Exercise objective:
Reproduce the material below word for word, from its first line through the line containing "kingdom: Fungi", including both of those lines.

Saved data entries:
□ □ □ □ □ □ □
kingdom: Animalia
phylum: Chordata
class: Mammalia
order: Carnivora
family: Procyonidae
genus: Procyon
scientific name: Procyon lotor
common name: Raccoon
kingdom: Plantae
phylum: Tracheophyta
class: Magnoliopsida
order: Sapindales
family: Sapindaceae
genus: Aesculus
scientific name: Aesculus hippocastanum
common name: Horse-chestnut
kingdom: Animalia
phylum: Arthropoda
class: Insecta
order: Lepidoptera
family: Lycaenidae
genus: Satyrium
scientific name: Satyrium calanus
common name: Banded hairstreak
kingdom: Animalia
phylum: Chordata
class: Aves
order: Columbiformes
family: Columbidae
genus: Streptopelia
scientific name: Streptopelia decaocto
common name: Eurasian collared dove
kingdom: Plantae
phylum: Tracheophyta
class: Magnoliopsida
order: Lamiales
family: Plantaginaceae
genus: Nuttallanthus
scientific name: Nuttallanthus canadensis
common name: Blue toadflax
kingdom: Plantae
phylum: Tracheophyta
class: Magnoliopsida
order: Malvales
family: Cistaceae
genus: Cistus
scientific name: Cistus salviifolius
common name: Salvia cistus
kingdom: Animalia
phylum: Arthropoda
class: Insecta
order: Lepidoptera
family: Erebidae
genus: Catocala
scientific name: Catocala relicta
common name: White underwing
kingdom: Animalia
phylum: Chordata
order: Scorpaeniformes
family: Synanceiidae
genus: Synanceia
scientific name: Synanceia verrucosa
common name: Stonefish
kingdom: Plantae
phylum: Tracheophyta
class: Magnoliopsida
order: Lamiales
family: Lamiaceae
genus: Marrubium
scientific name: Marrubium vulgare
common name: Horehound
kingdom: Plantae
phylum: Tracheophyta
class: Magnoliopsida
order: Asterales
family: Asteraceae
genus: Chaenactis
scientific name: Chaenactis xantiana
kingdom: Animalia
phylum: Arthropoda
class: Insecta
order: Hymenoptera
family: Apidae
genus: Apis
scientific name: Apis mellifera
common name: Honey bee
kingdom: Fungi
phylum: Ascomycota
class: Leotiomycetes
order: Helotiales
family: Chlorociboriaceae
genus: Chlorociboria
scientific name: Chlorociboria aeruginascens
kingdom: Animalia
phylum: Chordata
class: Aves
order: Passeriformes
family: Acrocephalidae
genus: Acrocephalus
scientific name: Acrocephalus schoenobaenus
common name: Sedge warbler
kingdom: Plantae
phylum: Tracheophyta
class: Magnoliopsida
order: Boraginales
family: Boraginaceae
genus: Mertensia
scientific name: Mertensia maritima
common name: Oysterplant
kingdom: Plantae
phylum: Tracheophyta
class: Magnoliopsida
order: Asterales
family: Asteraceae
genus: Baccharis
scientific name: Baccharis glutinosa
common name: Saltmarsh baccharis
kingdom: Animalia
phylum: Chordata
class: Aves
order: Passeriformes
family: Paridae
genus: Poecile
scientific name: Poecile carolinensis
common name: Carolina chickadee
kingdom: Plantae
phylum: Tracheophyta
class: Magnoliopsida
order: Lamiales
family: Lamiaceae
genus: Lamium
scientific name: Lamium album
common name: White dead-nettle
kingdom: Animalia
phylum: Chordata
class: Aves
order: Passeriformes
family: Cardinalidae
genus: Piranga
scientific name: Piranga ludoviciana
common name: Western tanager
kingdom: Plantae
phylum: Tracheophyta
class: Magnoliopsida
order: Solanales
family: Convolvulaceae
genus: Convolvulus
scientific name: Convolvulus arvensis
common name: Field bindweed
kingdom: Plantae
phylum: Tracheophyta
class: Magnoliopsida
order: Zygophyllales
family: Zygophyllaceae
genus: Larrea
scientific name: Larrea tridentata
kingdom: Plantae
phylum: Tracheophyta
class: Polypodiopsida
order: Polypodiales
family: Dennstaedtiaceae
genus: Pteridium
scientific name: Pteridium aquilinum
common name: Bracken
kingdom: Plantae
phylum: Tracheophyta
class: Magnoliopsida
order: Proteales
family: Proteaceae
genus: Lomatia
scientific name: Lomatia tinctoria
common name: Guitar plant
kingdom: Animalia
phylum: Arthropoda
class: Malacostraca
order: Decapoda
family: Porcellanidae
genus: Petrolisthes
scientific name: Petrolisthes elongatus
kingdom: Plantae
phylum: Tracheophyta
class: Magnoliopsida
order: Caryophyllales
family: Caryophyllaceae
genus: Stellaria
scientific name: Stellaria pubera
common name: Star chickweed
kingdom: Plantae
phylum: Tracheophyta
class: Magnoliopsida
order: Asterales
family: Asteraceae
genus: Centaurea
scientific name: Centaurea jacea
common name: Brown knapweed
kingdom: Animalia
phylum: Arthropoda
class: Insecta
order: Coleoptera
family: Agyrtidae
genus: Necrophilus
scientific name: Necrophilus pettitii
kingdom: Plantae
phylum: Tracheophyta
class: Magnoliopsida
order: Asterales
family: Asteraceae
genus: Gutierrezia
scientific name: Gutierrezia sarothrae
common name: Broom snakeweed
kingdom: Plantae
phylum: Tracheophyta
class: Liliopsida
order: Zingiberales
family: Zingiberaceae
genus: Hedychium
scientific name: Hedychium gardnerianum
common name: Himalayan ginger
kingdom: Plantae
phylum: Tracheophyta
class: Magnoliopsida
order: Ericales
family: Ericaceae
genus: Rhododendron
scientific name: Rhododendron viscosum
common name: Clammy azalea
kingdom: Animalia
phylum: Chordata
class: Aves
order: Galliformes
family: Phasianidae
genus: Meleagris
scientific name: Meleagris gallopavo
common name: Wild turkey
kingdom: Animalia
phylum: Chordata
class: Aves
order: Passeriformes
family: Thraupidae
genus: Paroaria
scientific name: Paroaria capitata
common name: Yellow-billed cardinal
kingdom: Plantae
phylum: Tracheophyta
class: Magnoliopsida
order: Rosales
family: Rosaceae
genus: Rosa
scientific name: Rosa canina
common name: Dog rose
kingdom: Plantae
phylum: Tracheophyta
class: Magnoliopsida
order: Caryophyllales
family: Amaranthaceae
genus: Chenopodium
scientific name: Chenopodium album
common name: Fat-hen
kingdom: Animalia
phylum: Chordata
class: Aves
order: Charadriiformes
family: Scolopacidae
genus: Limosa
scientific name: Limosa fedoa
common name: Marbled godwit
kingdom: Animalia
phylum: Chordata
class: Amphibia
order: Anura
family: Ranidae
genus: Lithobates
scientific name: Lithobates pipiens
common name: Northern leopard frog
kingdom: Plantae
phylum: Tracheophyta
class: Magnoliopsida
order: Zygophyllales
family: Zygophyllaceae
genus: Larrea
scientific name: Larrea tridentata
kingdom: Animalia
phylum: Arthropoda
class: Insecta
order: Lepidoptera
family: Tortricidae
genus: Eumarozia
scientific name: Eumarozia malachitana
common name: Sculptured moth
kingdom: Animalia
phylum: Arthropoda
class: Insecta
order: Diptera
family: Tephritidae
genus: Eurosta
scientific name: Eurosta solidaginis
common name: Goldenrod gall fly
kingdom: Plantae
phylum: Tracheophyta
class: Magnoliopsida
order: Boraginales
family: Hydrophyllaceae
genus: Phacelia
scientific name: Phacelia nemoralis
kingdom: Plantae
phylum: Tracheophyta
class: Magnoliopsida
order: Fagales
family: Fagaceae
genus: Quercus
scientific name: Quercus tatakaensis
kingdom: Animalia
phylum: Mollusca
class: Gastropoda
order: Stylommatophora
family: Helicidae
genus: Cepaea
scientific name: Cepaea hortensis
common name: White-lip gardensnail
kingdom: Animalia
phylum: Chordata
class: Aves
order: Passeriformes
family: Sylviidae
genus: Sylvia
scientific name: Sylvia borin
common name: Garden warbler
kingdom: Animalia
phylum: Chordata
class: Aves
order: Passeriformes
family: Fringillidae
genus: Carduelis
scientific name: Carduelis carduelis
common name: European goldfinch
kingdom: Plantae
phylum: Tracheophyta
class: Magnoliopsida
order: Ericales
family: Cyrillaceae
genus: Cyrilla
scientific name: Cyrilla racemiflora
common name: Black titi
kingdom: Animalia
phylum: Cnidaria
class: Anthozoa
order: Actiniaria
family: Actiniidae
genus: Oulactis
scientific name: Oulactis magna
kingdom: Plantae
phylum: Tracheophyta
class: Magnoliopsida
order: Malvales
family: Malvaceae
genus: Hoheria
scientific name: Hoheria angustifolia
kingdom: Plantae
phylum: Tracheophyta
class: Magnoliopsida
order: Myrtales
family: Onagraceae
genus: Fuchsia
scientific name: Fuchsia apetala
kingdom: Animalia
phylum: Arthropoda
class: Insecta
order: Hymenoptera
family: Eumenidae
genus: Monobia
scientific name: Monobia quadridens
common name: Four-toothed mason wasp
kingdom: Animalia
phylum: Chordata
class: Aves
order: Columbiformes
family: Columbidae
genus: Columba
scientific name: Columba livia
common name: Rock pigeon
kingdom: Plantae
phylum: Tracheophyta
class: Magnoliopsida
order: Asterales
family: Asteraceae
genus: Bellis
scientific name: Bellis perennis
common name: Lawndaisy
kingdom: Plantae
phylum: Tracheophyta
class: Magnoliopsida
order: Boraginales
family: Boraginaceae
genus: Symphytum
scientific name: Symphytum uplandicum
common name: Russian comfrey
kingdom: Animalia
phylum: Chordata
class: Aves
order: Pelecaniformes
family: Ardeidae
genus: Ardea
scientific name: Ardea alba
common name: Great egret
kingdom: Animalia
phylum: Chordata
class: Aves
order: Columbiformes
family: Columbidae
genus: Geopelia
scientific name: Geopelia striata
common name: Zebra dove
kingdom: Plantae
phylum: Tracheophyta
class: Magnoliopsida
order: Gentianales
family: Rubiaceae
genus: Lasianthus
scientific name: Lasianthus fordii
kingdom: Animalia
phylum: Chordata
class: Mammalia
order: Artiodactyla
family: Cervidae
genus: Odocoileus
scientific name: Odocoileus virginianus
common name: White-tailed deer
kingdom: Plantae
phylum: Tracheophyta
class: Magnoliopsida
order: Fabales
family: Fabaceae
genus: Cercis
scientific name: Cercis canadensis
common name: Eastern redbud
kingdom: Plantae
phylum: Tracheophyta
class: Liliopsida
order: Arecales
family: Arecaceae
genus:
□ □ □ □ □ □ □
Worked solution:
kingdom: Animalia
phylum: Chordata
class: Mammalia
order: Carnivora
family: Procyonidae
genus: Procyon
scientific name: Procyon lotor
common name: Raccoon
kingdom: Plantae
phylum: Tracheophyta
class: Magnoliopsida
order: Sapindales
family: Sapindaceae
genus: Aesculus
scientific name: Aesculus hippocastanum
common name: Horse-chestnut
kingdom: Animalia
phylum: Arthropoda
class: Insecta
order: Lepidoptera
family: Lycaenidae
genus: Satyrium
scientific name: Satyrium calanus
common name: Banded hairstreak
kingdom: Animalia
phylum: Chordata
class: Aves
order: Columbiformes
family: Columbidae
genus: Streptopelia
scientific name: Streptopelia decaocto
common name: Eurasian collared dove
kingdom: Plantae
phylum: Tracheophyta
class: Magnoliopsida
order: Lamiales
family: Plantaginaceae
genus: Nuttallanthus
scientific name: Nuttallanthus canadensis
common name: Blue toadflax
kingdom: Plantae
phylum: Tracheophyta
class: Magnoliopsida
order: Malvales
family: Cistaceae
genus: Cistus
scientific name: Cistus salviifolius
common name: Salvia cistus
kingdom: Animalia
phylum: Arthropoda
class: Insecta
order: Lepidoptera
family: Erebidae
genus: Catocala
scientific name: Catocala relicta
common name: White underwing
kingdom: Animalia
phylum: Chordata
order: Scorpaeniformes
family: Synanceiidae
genus: Synanceia
scientific name: Synanceia verrucosa
common name: Stonefish
kingdom: Plantae
phylum: Tracheophyta
class: Magnoliopsida
order: Lamiales
family: Lamiaceae
genus: Marrubium
scientific name: Marrubium vulgare
common name: Horehound
kingdom: Plantae
phylum: Tracheophyta
class: Magnoliopsida
order: Asterales
family: Asteraceae
genus: Chaenactis
scientific name: Chaenactis xantiana
kingdom: Animalia
phylum: Arthropoda
class: Insecta
order: Hymenoptera
family: Apidae
genus: Apis
scientific name: Apis mellifera
common name: Honey bee
kingdom: Fungi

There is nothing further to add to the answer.